When a process is context switched, its state must be stored somewhere so that it can start from the same point later on. The state of a running process would include the data stored in the caches and the store buffer. On x86, cache-coherency protocols will ensure that the state of the program which is stored in caches, becomes visible to all the other cores. However, this is not true for store buffers as they are not coherent like the rest of the memory system by design. A write to the memory will first land up in the store buffer, before it gets drained out to the coherent caches. As a result, when a program is running, some of its state which resides in the store buffer, may not be made immediately visible to all the cores. As a result when this process gets context switched and gets assigned to a different core, it is possible that the new core hasn't seen the writes done by the process on the older core, as they might still be sitting in the store buffer of the older core. Therefore, there is a possibility of loss of state during context switches. That's why I think that the store buffer must be flushed during context switches to make the writes visible to the whole system.
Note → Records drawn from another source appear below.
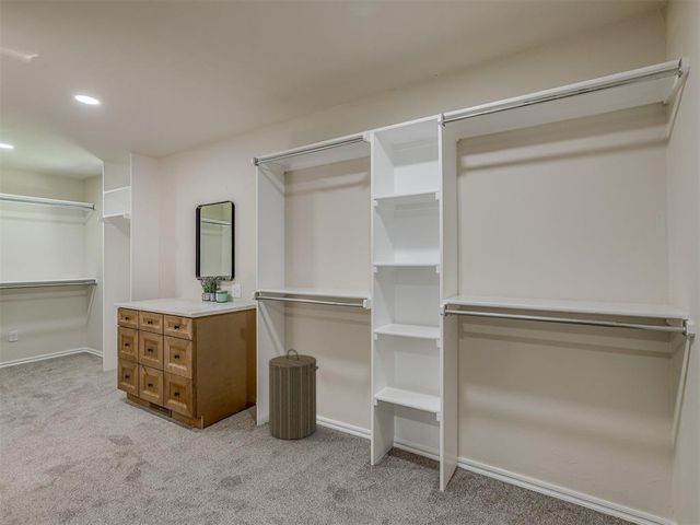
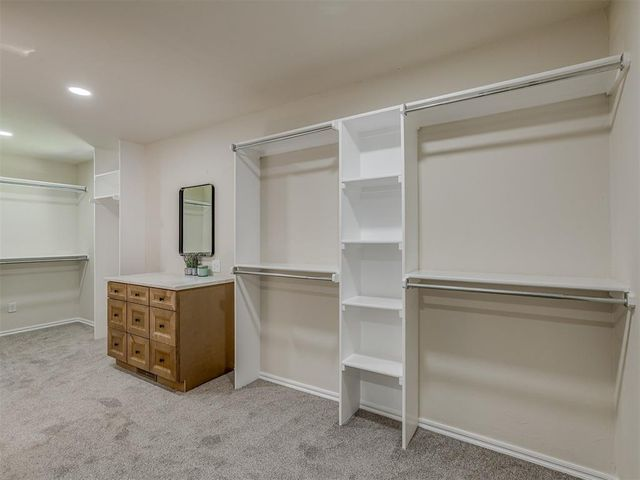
- laundry hamper [268,348,319,441]
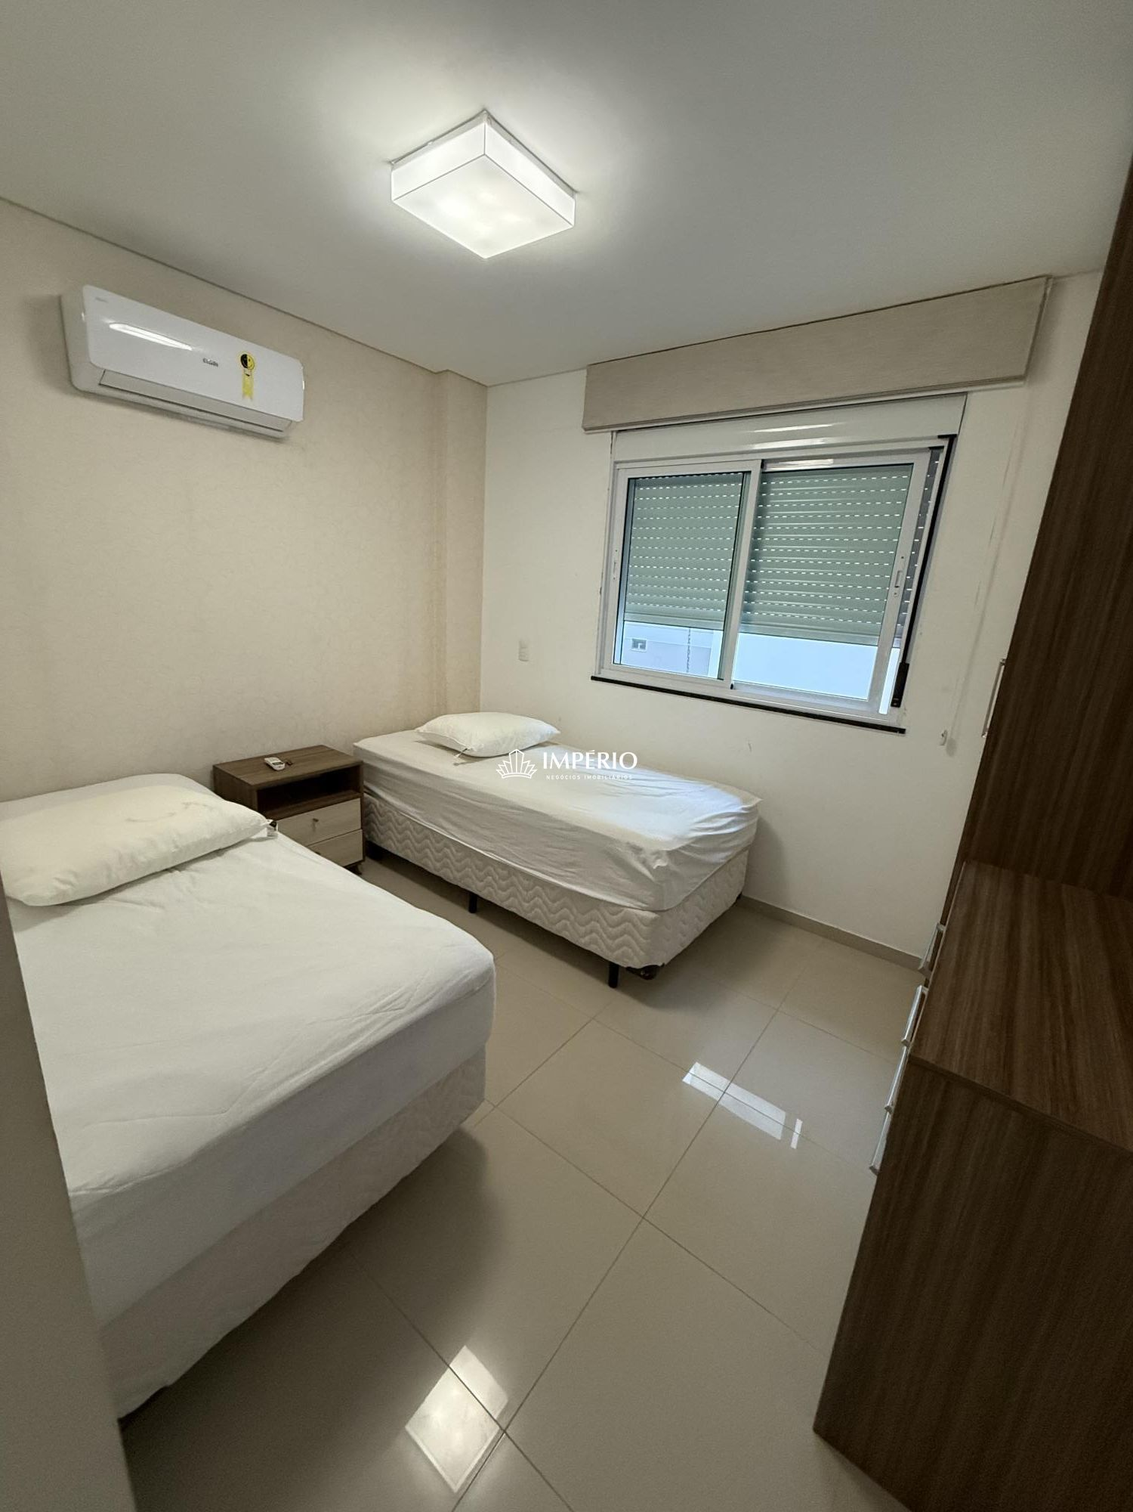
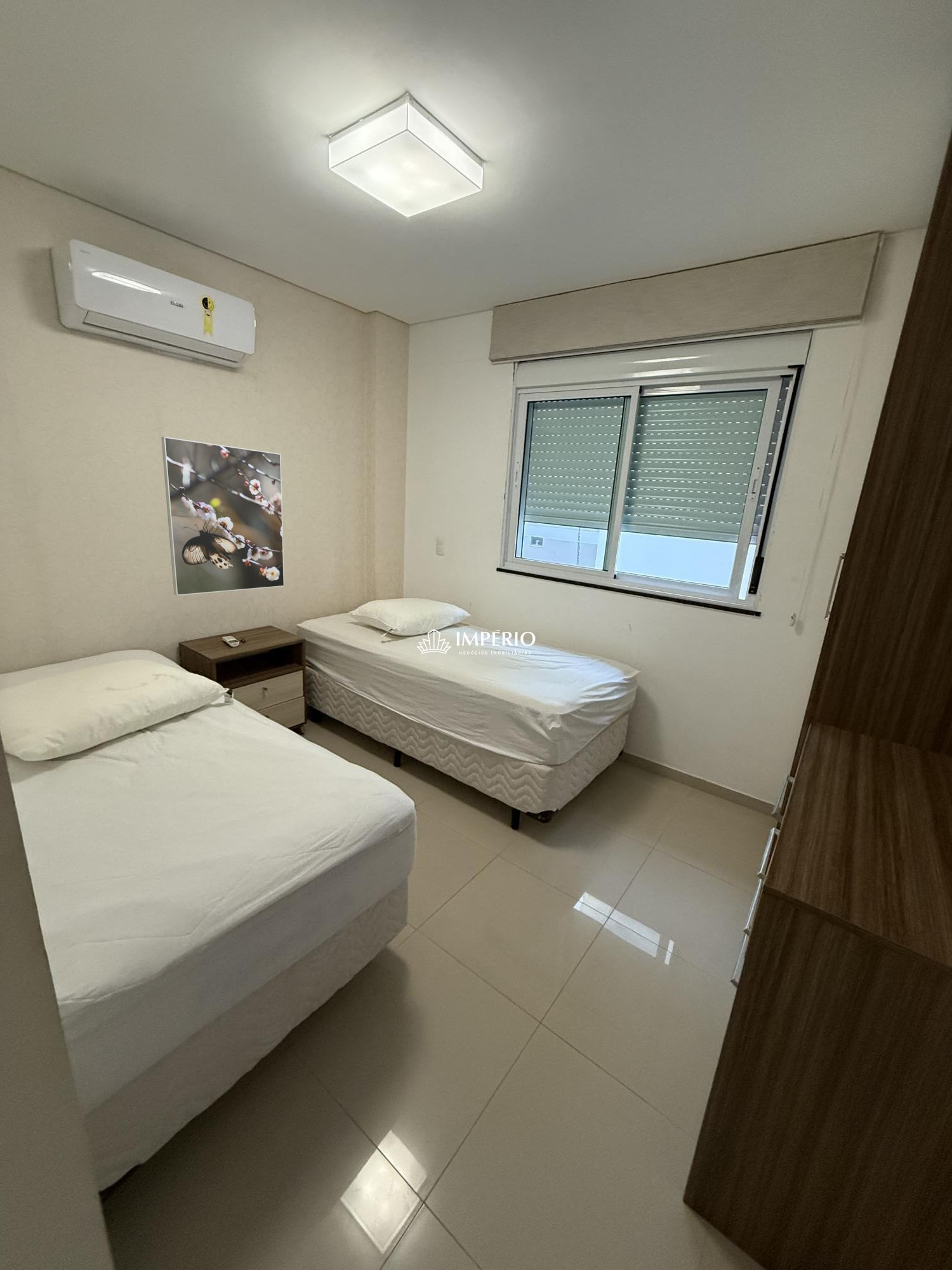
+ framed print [161,436,285,596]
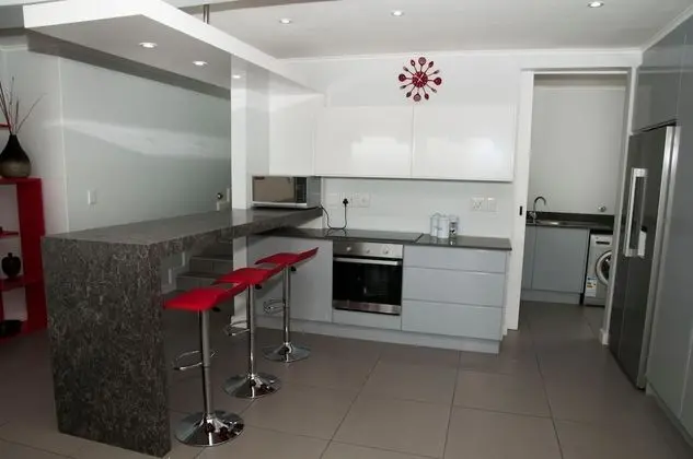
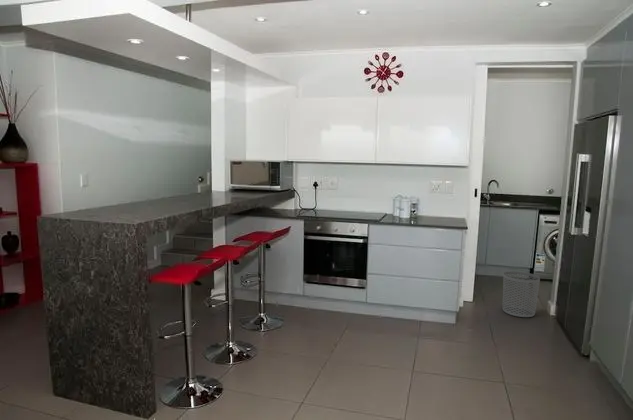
+ waste bin [502,270,541,318]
For example, suppose that the process is running the following pseudocode on Core-0:
bool x = false; // Assume that x is NOT register allocated and rather it is sitting somewhere in the memory
// Some random work
x = true;
/*-------------- Context Switched and assigned Core-1 for execution ---------------------*/
if(x)
{
// Do something
}
else
{
// Do something else
}
In this case the write done to the variable x
(x = true
) will be put on the the store buffer of Core-0 (as the program was running on Core-0 initially). Now after the context switch, the program is assigned to Core-1 which may not be aware of the write done to the memory for x = true
. Since Core-1 has no idea that the value of x has changed, the program may end up on the else
path whereas it should have ended up on the if
path (as per the logic of the source code).
Clearly, in this example, if the state of the program pertaining to the value of x
is not saved during the context switch, the program may end up executing the branch incorrectly.
However, I have never seen this happen in real life. So I hypothesize that the OS must be somehow ensuring that the program state in the store buffer gets broadcasted to the whole system to ensure correctness. One way to do this is to add a mfence
instruction in the context switch code which would ensure that the store buffer gets drained during the context switch. However, while examining the source code of Linux, I was not able to find mfence
or any other instruction which would flush the store buffer. So that's why I am asking whether the store buffer gets flushed during context switches or not? And if it is not flushed, how is the OS able to ensure correctness during context switches?